Charles Barkley is one of the more outspoken people on sports television and that's what everyone loves about him. Barkley speaks his mind and doesn't hold back, which makes him the most entertaining member of the 'Inside the NBA' cast on TNT.
Barkley has spoken in the past about his dislike for some of the sports talk shows and he has had big issues with Skip Bayless, with Sir Charles even going so far as to say he'd kill the man. While that is definitely out of bounds to say something like that and there's no way he ever does it, it's fair to say, there is a reason why so many tend to dislike Bayless, as he tends to go overboard on his talk shows with his agendas.
Barkley was recently on the 'Dan Patrick Show' where he said that these days greater importance is given to individual accomplishments than team success and he blamed some people on television for starting the trend.
(from the 9:10 mark):
"I’m not sure how it got to the point where it became an individual thing instead of a team thing. Unfortunately, a couple of people on television started this probably, and it actually been for the detriment of the NBA because nobody told Michael Jordan after four or five years, you got to get out of here; you’re not going to win a championship. So things started getting crazy with LeBron and he started listening to all the rumors about you gotta win to be successful and then he went to Miami. Then it happened next with KD so it started somewhere back then."
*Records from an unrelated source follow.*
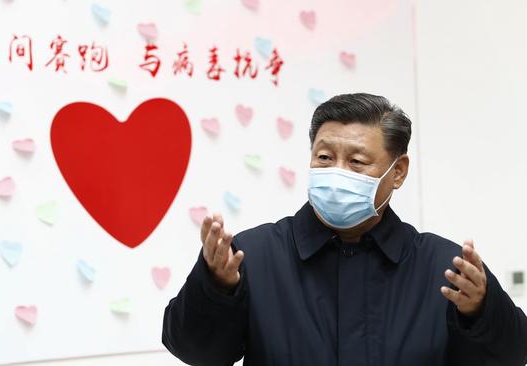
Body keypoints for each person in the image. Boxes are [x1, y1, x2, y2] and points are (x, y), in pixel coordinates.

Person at [162, 93, 527, 365]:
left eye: (356, 161)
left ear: (397, 172)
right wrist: (216, 288)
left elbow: (511, 354)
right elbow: (197, 352)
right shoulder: (254, 255)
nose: (336, 173)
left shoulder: (443, 267)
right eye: (324, 157)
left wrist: (480, 311)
There can be little doubt that Bayless is one of the people that Barkley is talking about here. The topic of these television personalities being detrimental to the NBA has come up recently from another prominent voice as well. Kevin Durant also stated the same on Twitter a few days back, where he called out Bayless, Shannon Sharpe, and Stephen A. Smith for changing the game for the worse.
These guys are not going anywhere though, whether Barkley and KD like it or not. Many have also followed the example set by Bayless and giving out blazing hot takes is now the norm on television.